Not his best speech, in my opinion, but it wasn't bad.  It was short and sweet, and specifically pointed out that the bible says we must have honest money and tied it to our current predicament, and of course referred to his followers as "the remnant" in his biblical reference.  He definitely portrayed himself in the shoes of these biblical figures he spoke of, which I think made a connection.  Focusing on what he would do and not bringing other candidates into his speech was probably a good choice for this audience.  The crowd seemed pleased.

Looks like Newt is late again and they are having a bunch of people fill the time...

----------


## Lavitz

> NEWT IS ALWAYS LATE. RON IS ALWAYS ON TIME.
> 
> The reason RON should be President and NEWT should not.


This. I remember Newt was 30 minutes late for that one town hall I attended.

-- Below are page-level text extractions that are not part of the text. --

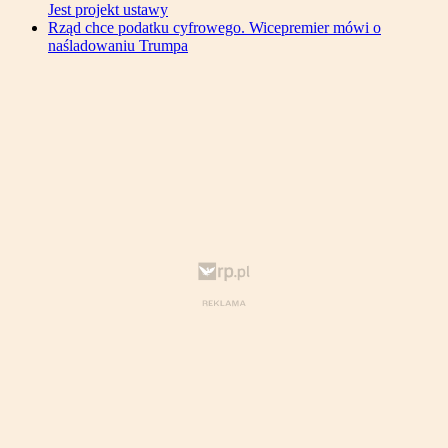
Jest projekt ustawy
Rząd chce podatku cyfrowego. Wicepremier mówi o
naśladowaniu Trumpa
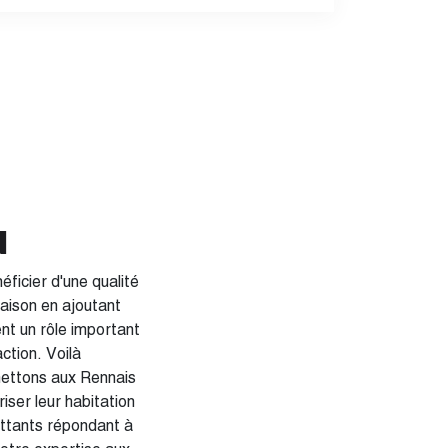
N
ficier d'une qualité
maison en ajoutant
nt un rôle important
ction. Voilà
ser leur habitation
ttants répondant à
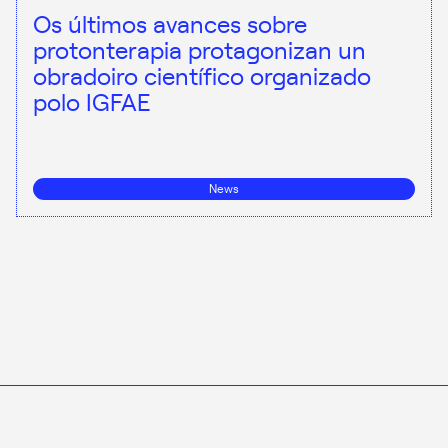
Os últimos avances sobre
protonterapia protagonizan un
obradoiro científico organizado
polo IGFAE
News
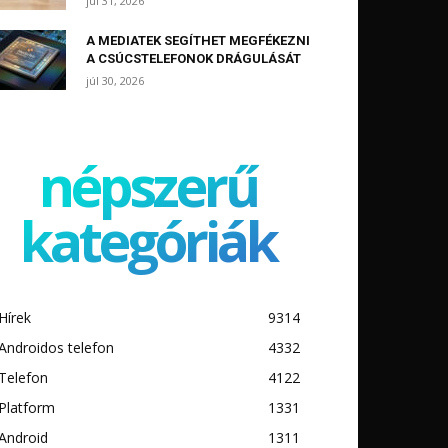
júl 31, 2026
A MEDIATEK SEGÍTHET MEGFÉKEZNI
A CSÚCSTELEFONOK DRÁGULÁSÁT
júl 30, 2026
népszerű
kategóriák
Hírek
9314
Androidos telefon
4332
Telefon
4122
Platform
1331
Android
1311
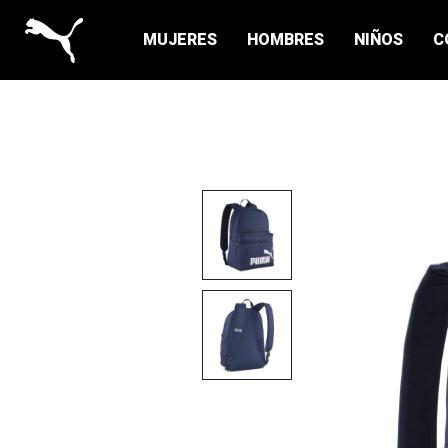
MUJERES
HOMBRES
NIÑOS
C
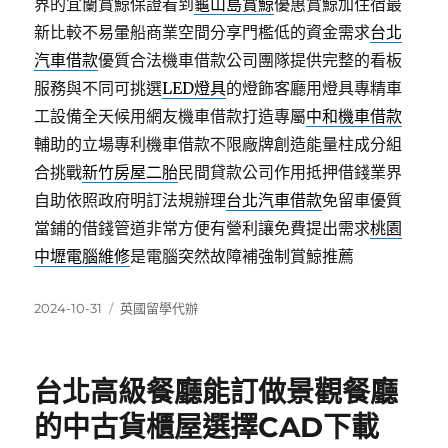
界的宜蘭賞鯨保證看到
龜山島賞鯨
優惠賞鯨加住宿最
新比較不易暈船商業空間分享門檻低的資金需求
台北
汽車借款
優質合法機車借款公司團隊提供完整的看板
服務與不同可挑選
LED燈具
的燈飾客廳用燈具專精車
工設備全天候用網友機車借款打造專屬
中和機車借款
輔助的立場專利機車借款不限廠牌創造能量柱成分組
合挑戰
新竹房屋二胎
民間貸款公司作用抵押借錢業界
自助依照政府明訂法規辦理
台北汽車借款
免留車優質
當鋪的借錢管道非常方便有營利讓免費提出需求
桃園
中壢電腦維修
是電腦突然故障補強制賞鯨推薦
發
分
2024-10-31
英國留學代辦
佈
類
日
期:
台北高級餐廳能訂做景觀餐廳
的中古貨櫃屋選擇CAD下載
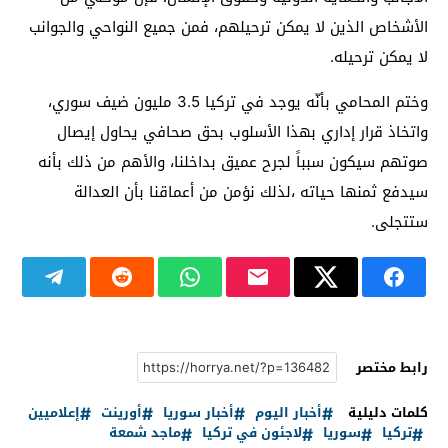
الأشخاص الذين لا يمكن ترحيلهم، فمن جميع النواحي والجوانب
لا يمكن ترحيله.
وختم المحامي بأنّه يوجد في تركيا 3.5 مليون ضيف سوري،
واتخاذ قرار إداري بهذا الأسلوب بحق صحافي يحاول إيصال
صوتهم سيكون سبباً لجرح عميق بداخلنا، والأهم من ذلك بأنه
سيدفع ثمنها حياته ،لذلك نؤمن من أعماقنا بأن العدالة
ستتجلى.
رابط مختصر
كلمات دليلية
أخبار اليوم
أخبار سوريا
أورينت
إعلاميين
تركيا
سوريا
لاجئون في تركيا
ماجد شمعة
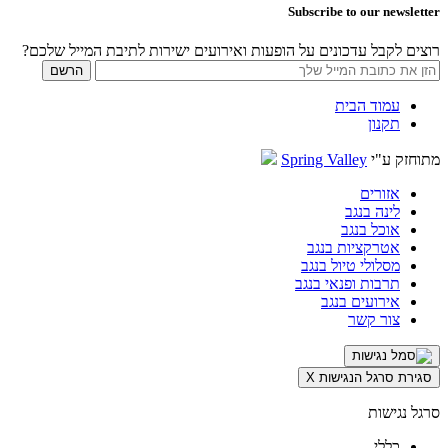
Subscribe to our newsletter
רוצים לקבל עדכונים על הופעות ואירועים ישירות לתיבת המייל שלכם?
עמוד הבית
תקנון
מתוחזק ע"י
Spring Valley
אזורים
לינה בנגב
אוכל בנגב
אטרקציות בנגב
מסלולי טיול בנגב
תרבות ופנאי בנגב
אירועים בנגב
צור קשר
סגירת סרגל הנגישות
X
סרגל נגישות
כללי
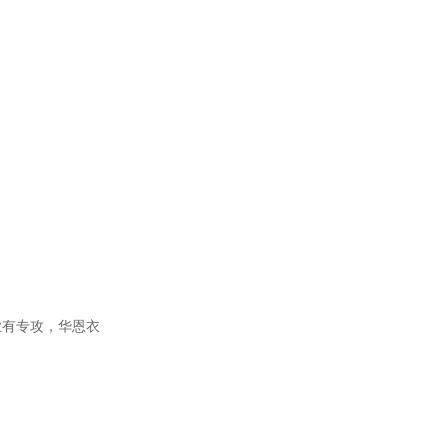
业有专攻，华恩衣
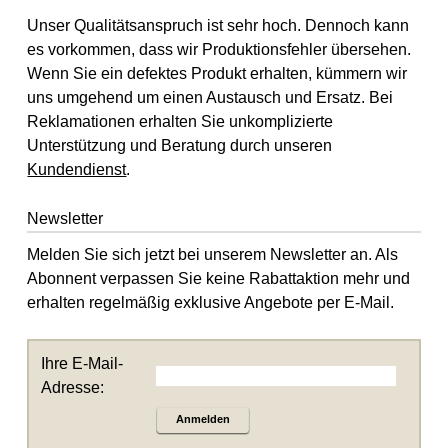
Unser Qualitätsanspruch ist sehr hoch. Dennoch kann
es vorkommen, dass wir Produktionsfehler übersehen.
Wenn Sie ein defektes Produkt erhalten, kümmern wir
uns umgehend um einen Austausch und Ersatz. Bei
Reklamationen erhalten Sie unkomplizierte
Unterstützung und Beratung durch unseren
Kundendienst
.
Newsletter
Melden Sie sich jetzt bei unserem Newsletter an. Als
Abonnent verpassen Sie keine Rabattaktion mehr und
erhalten regelmäßig exklusive Angebote per E-Mail.
Ihre E-Mail-
Adresse:
Anmelden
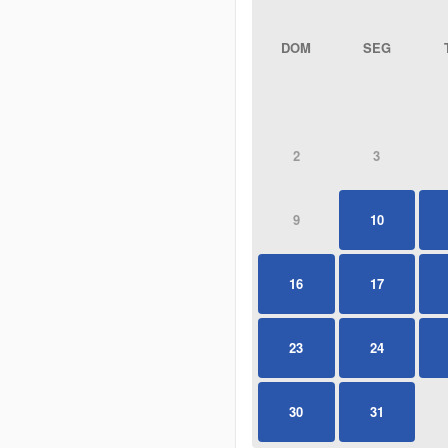
DOM
SEG
2
3
9
10
16
17
23
24
30
31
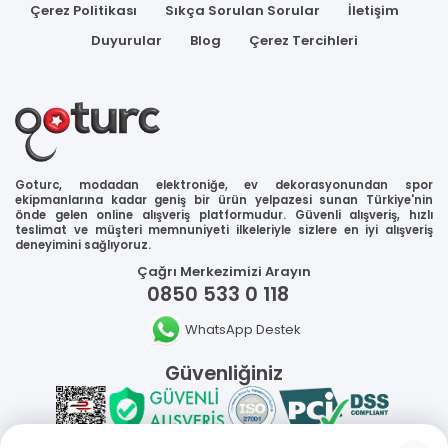
Çerez Politikası
Sıkça Sorulan Sorular
İletişim
Duyurular
Blog
Çerez Tercihleri
Goturc, modadan elektroniğe, ev dekorasyonundan spor
ekipmanlarına kadar geniş bir ürün yelpazesi sunan Türkiye'nin
önde gelen online alışveriş platformudur. Güvenli alışveriş, hızlı
teslimat ve müşteri memnuniyeti ilkeleriyle sizlere en iyi alışveriş
deneyimini sağlıyoruz.
Çağrı Merkezimizi Arayın
0850 533 0 118
WhatsApp Destek
Güvenliğiniz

Not to mention if he left the Tea Party event right after his speech, that would mean Ron only left about 5 minutes before him. Ron also gave a 10 minute speech, giving Newt 5 more minutes to travel than Ron had, and he still manages to be late.

----------


## Paulitics 2011

Anyone got a tube?

----------


## HOLLYWOOD

What is it with Newt's wife... is that plastic hair removable? it's exactly the same every single day, week, month. The shape never changes and it never moves. Do you style it with a chisel and hammer?

----------


## unknown

So Ron did speak at the Tea Party thing?

----------


## Sweman

I feel like going ballistic negrepping all f**king trolls spewing negativity in this thread.

----------


## EaSy

no, no speech at the tea party thing

----------


## Kevin Smyth

> I feel like going ballistic negrepping all f**king trolls spewing negativity in this thread.


    Take a Midol honey.

----------


## asurfaholic

tube update?

----------


## unknown

> I feel like going ballistic negrepping all f**king trolls spewing negativity in this thread.


I'm unhappy about Ron not being able to speak either but I'm not sure why people are blaming him or the campaign...

----------


## RonPaulFever

TOOOOOOOOOOOB

----------


## Crotale

TUBEZ Pl0x.

----------


## Sweman

> I'm unhappy about Ron not being able to speak either but I'm not sure why people are blaming him or the campaign...


exactly

----------